> _Your goal_
Repeat the records below verbatim, and do not copy their pictures.
### Material supplied
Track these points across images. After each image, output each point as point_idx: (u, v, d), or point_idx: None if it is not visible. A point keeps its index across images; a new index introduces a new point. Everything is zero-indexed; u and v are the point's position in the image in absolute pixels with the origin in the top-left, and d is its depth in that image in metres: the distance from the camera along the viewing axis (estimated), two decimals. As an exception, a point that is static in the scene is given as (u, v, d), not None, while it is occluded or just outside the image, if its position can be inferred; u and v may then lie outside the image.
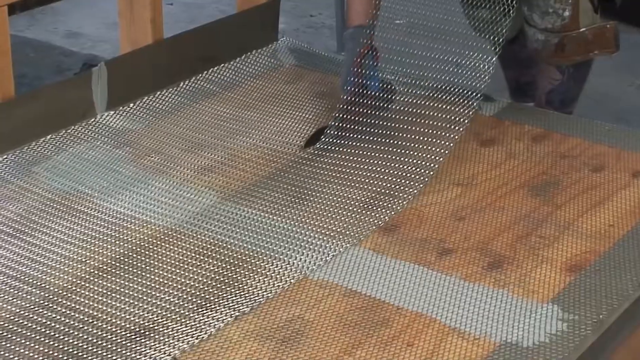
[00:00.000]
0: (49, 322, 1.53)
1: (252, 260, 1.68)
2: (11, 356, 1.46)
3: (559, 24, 2.06)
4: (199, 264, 1.67)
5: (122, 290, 1.60)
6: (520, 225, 1.80)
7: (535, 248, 1.73)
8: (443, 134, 1.94)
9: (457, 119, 1.96)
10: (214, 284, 1.62)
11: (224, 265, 1.66)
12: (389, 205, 1.82)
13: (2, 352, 1.47)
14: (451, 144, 1.93)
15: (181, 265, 1.66)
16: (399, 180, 1.88)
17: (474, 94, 2.00)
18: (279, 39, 2.52)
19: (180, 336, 1.50)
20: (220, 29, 2.44)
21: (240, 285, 1.61)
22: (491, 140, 2.09)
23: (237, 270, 1.65)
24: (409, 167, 1.90)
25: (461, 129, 1.95)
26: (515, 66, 2.42)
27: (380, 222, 1.78)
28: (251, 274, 1.64)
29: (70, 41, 4.14)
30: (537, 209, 1.85)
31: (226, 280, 1.63)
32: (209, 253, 1.70)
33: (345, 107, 1.99)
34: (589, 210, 1.85)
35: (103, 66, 2.16)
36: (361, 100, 1.99)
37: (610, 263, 1.70)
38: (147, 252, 1.70)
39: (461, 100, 2.00)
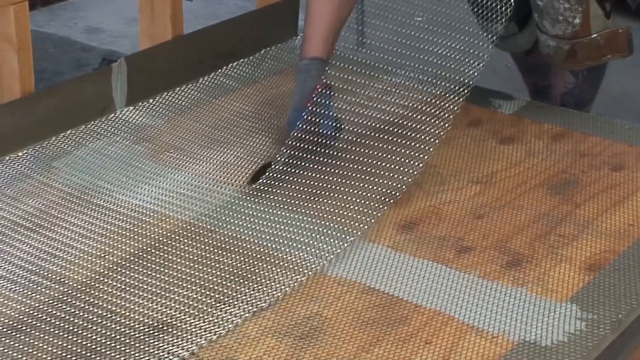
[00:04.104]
0: (67, 317, 1.54)
1: (271, 254, 1.68)
2: (30, 350, 1.47)
3: (569, 31, 2.04)
4: (217, 258, 1.67)
5: (140, 285, 1.61)
6: (539, 223, 1.80)
7: (554, 247, 1.73)
8: (435, 121, 1.92)
9: (448, 106, 1.94)
10: (232, 278, 1.62)
11: (242, 259, 1.66)
12: (397, 194, 1.82)
13: (21, 347, 1.47)
14: (442, 133, 1.90)
15: (200, 260, 1.67)
16: (404, 169, 1.86)
17: (466, 82, 1.97)
18: (299, 35, 2.52)
19: (199, 332, 1.50)
20: (240, 25, 2.44)
21: (259, 280, 1.62)
22: (511, 139, 2.09)
23: (256, 263, 1.65)
24: (410, 156, 1.88)
25: (451, 117, 1.92)
26: (533, 72, 2.41)
27: (389, 206, 1.78)
28: (270, 267, 1.64)
29: (89, 36, 4.16)
30: (556, 207, 1.85)
31: (245, 275, 1.63)
32: (228, 247, 1.70)
33: (294, 143, 1.88)
34: (608, 209, 1.85)
35: (123, 62, 2.16)
36: (312, 138, 1.89)
37: (630, 262, 1.69)
38: (165, 247, 1.70)
39: (453, 88, 1.99)
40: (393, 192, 1.82)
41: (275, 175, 1.88)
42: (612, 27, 2.07)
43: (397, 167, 1.86)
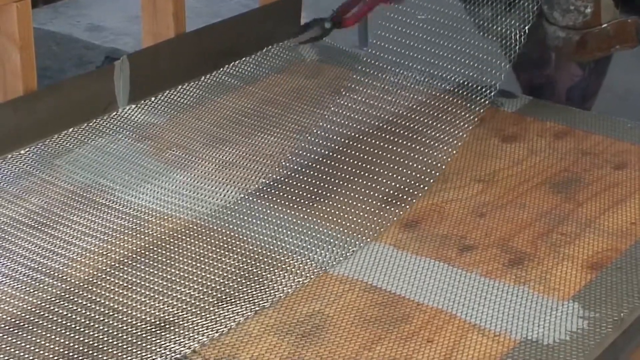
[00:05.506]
0: (69, 315, 1.54)
1: (273, 254, 1.68)
2: (32, 348, 1.47)
3: (580, 21, 2.05)
4: (220, 257, 1.67)
5: (143, 283, 1.61)
6: (542, 222, 1.80)
7: (557, 245, 1.73)
8: (453, 130, 1.94)
9: (468, 116, 1.95)
10: (234, 277, 1.62)
11: (244, 259, 1.67)
12: (407, 199, 1.82)
13: (23, 344, 1.48)
14: (459, 143, 1.91)
15: (202, 258, 1.67)
16: (413, 174, 1.87)
17: (487, 91, 1.99)
18: (301, 33, 2.52)
19: (201, 330, 1.50)
20: (243, 23, 2.44)
21: (261, 280, 1.62)
22: (513, 137, 2.09)
23: (258, 264, 1.66)
24: (422, 163, 1.89)
25: (469, 127, 1.94)
26: (528, 67, 2.40)
27: (397, 216, 1.78)
28: (272, 268, 1.64)
29: (92, 34, 4.15)
30: (559, 206, 1.85)
31: (247, 275, 1.63)
32: (230, 247, 1.70)
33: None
34: (610, 207, 1.84)
35: (125, 60, 2.16)
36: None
37: (632, 261, 1.69)
38: (168, 246, 1.71)
39: (474, 97, 2.00)
40: (400, 195, 1.83)
41: (278, 176, 1.89)
42: (620, 17, 2.07)
43: (404, 169, 1.87)
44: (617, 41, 2.09)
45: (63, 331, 1.50)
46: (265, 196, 1.84)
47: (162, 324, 1.52)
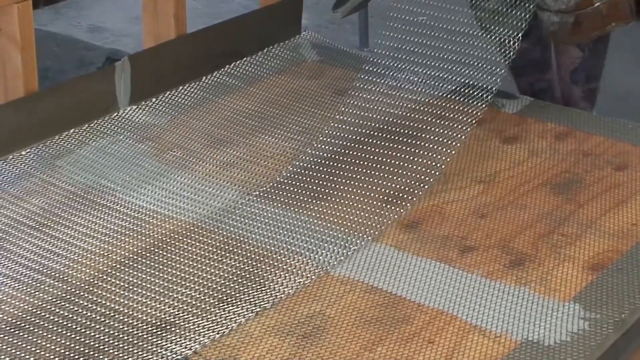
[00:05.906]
0: (70, 315, 1.54)
1: (274, 256, 1.68)
2: (33, 348, 1.47)
3: (572, 3, 2.05)
4: (220, 258, 1.67)
5: (143, 284, 1.61)
6: (543, 223, 1.80)
7: (558, 246, 1.73)
8: (451, 133, 1.94)
9: (465, 119, 1.96)
10: (235, 279, 1.62)
11: (245, 260, 1.67)
12: (408, 198, 1.82)
13: (24, 345, 1.48)
14: (458, 144, 1.92)
15: (203, 260, 1.67)
16: (413, 175, 1.87)
17: (486, 94, 1.99)
18: (302, 34, 2.52)
19: (202, 331, 1.50)
20: (243, 24, 2.44)
21: (262, 281, 1.62)
22: (514, 138, 2.09)
23: (259, 265, 1.66)
24: (422, 164, 1.89)
25: (468, 129, 1.94)
26: (528, 70, 2.40)
27: (399, 214, 1.78)
28: (272, 269, 1.65)
29: (93, 35, 4.16)
30: (560, 207, 1.85)
31: (247, 276, 1.63)
32: (231, 248, 1.70)
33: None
34: (611, 208, 1.84)
35: (126, 60, 2.16)
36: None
37: (633, 262, 1.69)
38: (168, 247, 1.71)
39: (471, 101, 2.00)
40: (401, 195, 1.83)
41: (279, 177, 1.88)
42: None
43: (404, 170, 1.87)
44: (611, 19, 2.09)
45: (64, 332, 1.50)
46: (266, 197, 1.84)
47: (163, 325, 1.52)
######
> _Reply_
Track these points across images. After each image, output each point as point_idx: (u, v, d), or point_idx: None if it is not visible. A point keeps its index across images; a new index introduces a new point. Everything is zero-indexed; u and v are the point's position in the image in absolute pixels with the origin in the top-left, and d is its depth in that image in metres: the distance from the camera along the viewing axis (estimated), two decimals. As an exception, a point that is static in the scene is given as (u, v, d), not None, while it is occluded or just outside the image, if its position can be inferred; u and v may then lie outside the image.
[00:00.000]
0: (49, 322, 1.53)
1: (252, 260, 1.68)
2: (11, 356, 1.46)
3: (559, 24, 2.06)
4: (199, 264, 1.67)
5: (122, 290, 1.60)
6: (520, 225, 1.80)
7: (535, 248, 1.73)
8: (443, 134, 1.94)
9: (457, 119, 1.96)
10: (214, 284, 1.62)
11: (224, 265, 1.66)
12: (389, 205, 1.82)
13: (2, 352, 1.47)
14: (451, 144, 1.93)
15: (181, 265, 1.66)
16: (399, 180, 1.88)
17: (474, 94, 2.00)
18: (279, 39, 2.52)
19: (180, 336, 1.50)
20: (220, 29, 2.44)
21: (240, 285, 1.61)
22: (491, 140, 2.09)
23: (237, 270, 1.65)
24: (409, 167, 1.90)
25: (461, 129, 1.95)
26: (515, 66, 2.42)
27: (380, 222, 1.78)
28: (251, 274, 1.64)
29: (70, 41, 4.14)
30: (537, 209, 1.85)
31: (226, 280, 1.63)
32: (209, 253, 1.70)
33: (345, 107, 1.99)
34: (589, 210, 1.85)
35: (103, 66, 2.16)
36: (361, 100, 1.99)
37: (610, 263, 1.70)
38: (147, 252, 1.70)
39: (461, 100, 2.00)
[00:04.104]
0: (67, 317, 1.54)
1: (271, 254, 1.68)
2: (30, 350, 1.47)
3: (569, 31, 2.04)
4: (217, 258, 1.67)
5: (140, 285, 1.61)
6: (539, 223, 1.80)
7: (554, 247, 1.73)
8: (435, 121, 1.92)
9: (448, 106, 1.94)
10: (232, 278, 1.62)
11: (242, 259, 1.66)
12: (397, 194, 1.82)
13: (21, 347, 1.47)
14: (442, 133, 1.90)
15: (200, 260, 1.67)
16: (404, 169, 1.86)
17: (466, 82, 1.97)
18: (299, 35, 2.52)
19: (199, 332, 1.50)
20: (240, 25, 2.44)
21: (259, 280, 1.62)
22: (511, 139, 2.09)
23: (256, 263, 1.65)
24: (410, 156, 1.88)
25: (451, 117, 1.92)
26: (533, 72, 2.41)
27: (389, 206, 1.78)
28: (270, 267, 1.64)
29: (89, 36, 4.16)
30: (556, 207, 1.85)
31: (245, 275, 1.63)
32: (228, 247, 1.70)
33: (294, 143, 1.88)
34: (608, 209, 1.85)
35: (123, 62, 2.16)
36: (312, 138, 1.89)
37: (630, 262, 1.69)
38: (165, 247, 1.70)
39: (453, 88, 1.99)
40: (393, 192, 1.82)
41: (275, 175, 1.88)
42: (612, 27, 2.07)
43: (397, 167, 1.86)
[00:05.506]
0: (69, 315, 1.54)
1: (273, 254, 1.68)
2: (32, 348, 1.47)
3: (580, 21, 2.05)
4: (220, 257, 1.67)
5: (143, 283, 1.61)
6: (542, 222, 1.80)
7: (557, 245, 1.73)
8: (453, 130, 1.94)
9: (468, 116, 1.95)
10: (234, 277, 1.62)
11: (244, 259, 1.67)
12: (407, 199, 1.82)
13: (23, 344, 1.48)
14: (459, 143, 1.91)
15: (202, 258, 1.67)
16: (413, 174, 1.87)
17: (487, 91, 1.99)
18: (301, 33, 2.52)
19: (201, 330, 1.50)
20: (243, 23, 2.44)
21: (261, 280, 1.62)
22: (513, 137, 2.09)
23: (258, 264, 1.66)
24: (422, 163, 1.89)
25: (469, 127, 1.94)
26: (528, 67, 2.40)
27: (397, 216, 1.78)
28: (272, 268, 1.64)
29: (92, 34, 4.15)
30: (559, 206, 1.85)
31: (247, 275, 1.63)
32: (230, 247, 1.70)
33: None
34: (610, 207, 1.84)
35: (125, 60, 2.16)
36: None
37: (632, 261, 1.69)
38: (168, 246, 1.71)
39: (474, 97, 2.00)
40: (400, 195, 1.83)
41: (278, 176, 1.89)
42: (620, 17, 2.07)
43: (404, 169, 1.87)
44: (617, 41, 2.09)
45: (63, 331, 1.50)
46: (265, 196, 1.84)
47: (162, 324, 1.52)
[00:05.906]
0: (70, 315, 1.54)
1: (274, 256, 1.68)
2: (33, 348, 1.47)
3: (572, 3, 2.05)
4: (220, 258, 1.67)
5: (143, 284, 1.61)
6: (543, 223, 1.80)
7: (558, 246, 1.73)
8: (451, 133, 1.94)
9: (465, 119, 1.96)
10: (235, 279, 1.62)
11: (245, 260, 1.67)
12: (408, 198, 1.82)
13: (24, 345, 1.48)
14: (458, 144, 1.92)
15: (203, 260, 1.67)
16: (413, 175, 1.87)
17: (486, 94, 1.99)
18: (302, 34, 2.52)
19: (202, 331, 1.50)
20: (243, 24, 2.44)
21: (262, 281, 1.62)
22: (514, 138, 2.09)
23: (259, 265, 1.66)
24: (422, 164, 1.89)
25: (468, 129, 1.94)
26: (528, 70, 2.40)
27: (399, 214, 1.78)
28: (272, 269, 1.65)
29: (93, 35, 4.16)
30: (560, 207, 1.85)
31: (247, 276, 1.63)
32: (231, 248, 1.70)
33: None
34: (611, 208, 1.84)
35: (126, 60, 2.16)
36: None
37: (633, 262, 1.69)
38: (168, 247, 1.71)
39: (471, 101, 2.00)
40: (401, 195, 1.83)
41: (279, 177, 1.88)
42: None
43: (404, 170, 1.87)
44: (611, 19, 2.09)
45: (64, 332, 1.50)
46: (266, 197, 1.84)
47: (163, 325, 1.52)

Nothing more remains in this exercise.